OSNews has a news story up about Matthew Dillon’s planned new filesystem, with comments of varying utility.
I didn’t know this, but it’s very simple to assign VLANs to your network interfaces in DragonFly.
YONETANI Tomokazu happens to know the secret to building multiple kernels at once.
This week on UnixReview.com: the Regular Expressions article “Tcl Scores High in RE Performance“, “Examining the Novell Certified Linux Engineer 10 Certification“, “Test Your Knowledge of HTML Topics” in Q&A format, a book review of “The Relational Database Dictionary“, and a very silly “Codysseus: A Geek Travesty by Erudil“.
Sascha Wildner has a version of DragonFly 1.8 compiled using NATA, the new ATA system, available on leaf.dragonflybsd.org. (Link goes directly to a bzipped ISO) Try it if you’ve had trouble getting DragonFly to install on a system with a very new SATA controller.
“I’m BSD” – linked by Thomas Spanjaard.
Simon ‘corecode’ Schubert has committed changes from Kimura Fuyuki that should make it possible to build KDE with SSL support and also a native JDK. If you don’t want to wait, and you are running bleeding-edge code, it’s possible to add it without rebuilding world. There will probably be a .1 release to 1.8 that includes this.
Matthew Dillon has written an extensive description of the plan for the as-yet-unnamed Dragonfly clustering file system.
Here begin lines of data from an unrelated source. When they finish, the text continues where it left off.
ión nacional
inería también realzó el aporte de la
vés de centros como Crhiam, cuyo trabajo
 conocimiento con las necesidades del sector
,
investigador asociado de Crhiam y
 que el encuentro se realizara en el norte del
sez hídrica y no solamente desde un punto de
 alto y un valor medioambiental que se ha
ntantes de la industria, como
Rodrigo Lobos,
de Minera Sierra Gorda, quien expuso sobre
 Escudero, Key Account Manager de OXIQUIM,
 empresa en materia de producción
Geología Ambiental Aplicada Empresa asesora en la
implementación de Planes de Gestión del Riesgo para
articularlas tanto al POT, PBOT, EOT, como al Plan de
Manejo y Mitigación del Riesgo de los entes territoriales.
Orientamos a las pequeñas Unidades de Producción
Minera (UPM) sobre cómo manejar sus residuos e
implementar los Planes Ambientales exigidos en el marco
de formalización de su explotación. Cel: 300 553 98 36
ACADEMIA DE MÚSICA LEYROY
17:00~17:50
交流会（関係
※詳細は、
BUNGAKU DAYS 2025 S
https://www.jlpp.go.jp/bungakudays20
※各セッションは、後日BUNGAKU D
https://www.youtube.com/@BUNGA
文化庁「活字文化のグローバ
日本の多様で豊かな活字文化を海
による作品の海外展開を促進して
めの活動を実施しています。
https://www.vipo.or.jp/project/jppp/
Francois Tigeot managed to get pkgsrc’s wip/jdk14 built on DragonFly. That’s great news, as the JDK is in demand, but one caveat: he did it on version 1.4 of DragonFly. It looks like some change, perhaps in system compiler, is the cause.
Update: How to duplicate his efforts.
Matthew Dillon went into more details about what he plans for the as yet unwritten DragonFly file system. (dfs?)
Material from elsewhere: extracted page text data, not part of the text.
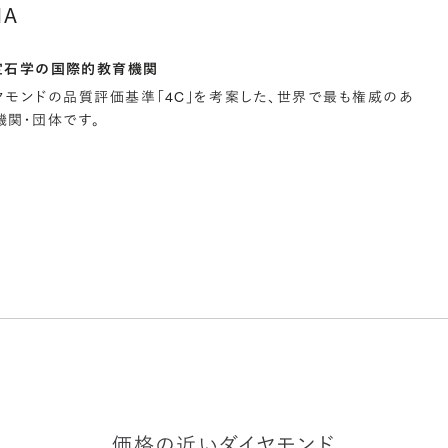
IA
宝石学の国際的教育機関
イヤモンドの品質評価基準「4C」を考案した、世界で最も権威のあ
関・団体です。
価格の近いダイヤモンド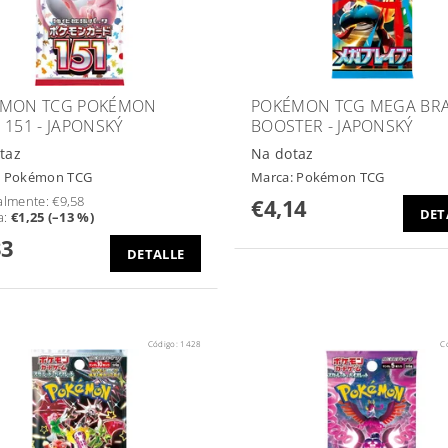
ÉMON TCG POKÉMON
POKÉMON TCG MEGA BR
 151 - JAPONSKÝ
BOOSTER - JAPONSKÝ
taz
Na dotaz
:
Pokémon TCG
Marca:
Pokémon TCG
almente:
€9,58
€4,14
DET
a
:
€1,25 (–13 %)
33
DETALLE
Código:
1428
C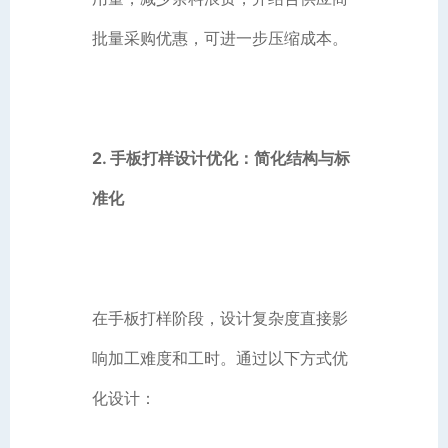
批量采购优惠，可进一步压缩成本。
2. 手板打样设计优化：简化结构与标
准化
在手板打样阶段，设计复杂度直接影
响加工难度和工时。通过以下方式优
化设计：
It looks like Matthew Dillon is going for his own filesystem to meet DragonFly’s clustering goals. According to his recent post, it will be a (deep breath) 64-bit fsckless logged filesystem with collapsible snapshots limited only by disk space, local caching, and logical-level multi-master replication. It should have a lasting effect. ETA: summer release, in some form.
Thomas E. Spanjaard has NATA, the ‘new ATA’ code from FreeBSD, in the DragonFly source tree. It’s in, but not yet enabled, in release 1.8. If you want to try it out, or if you have certain newer hardware that demands it, he’s written how a document on how to enable NATA, on the wiki.
An ongoing conversation about ZFS and whatever distributed filesystem Matthew Dillon potentially writes led to some interesting links from Bill Hacker and Rupert Pigott: IBM’s GPFS, GridAFS, and Distributed Shared Memory.
Thanks to Simon ‘corecode’ Schubert, GCC 4.1, is now easily available, though it’s not yet the default compiler.
Seen several places: an article about using NULLFS, the BSD filesystem that enables the mounting of a filesystem over itself. If that sounds confusing, perhaps you should read the article. Conveniently, NULLFS in DragonFly was recently re-enabled.
OnLAMP/BSD has a new article up comparing a few firewalls. It only mentions “OpenBSD” as a software firewall, though what it’s really talking about is PF, which DragonFly also uses.
It wouldn’t be hard. There’s only two steps, neither of which are new, and it would be cool in a super-nerdy way to be able to save the state of an entire running virtual kernel.
If you like setting various compiler options at some risk to stability, Alexander Shiryaev has found a list of suggestions. Not surprisingly, it’s a Gentoo Linux page, and there’s also some caveats.
Seen a number of places: I’m BSD.
From Brett Estrade on IRC: the UC Berkeley EECS school has a recent paper out that talks about massively parallel systems and the future needs of those platforms. (That’s where DragonFly is going – parallel – and where it’s been – Berkeley.)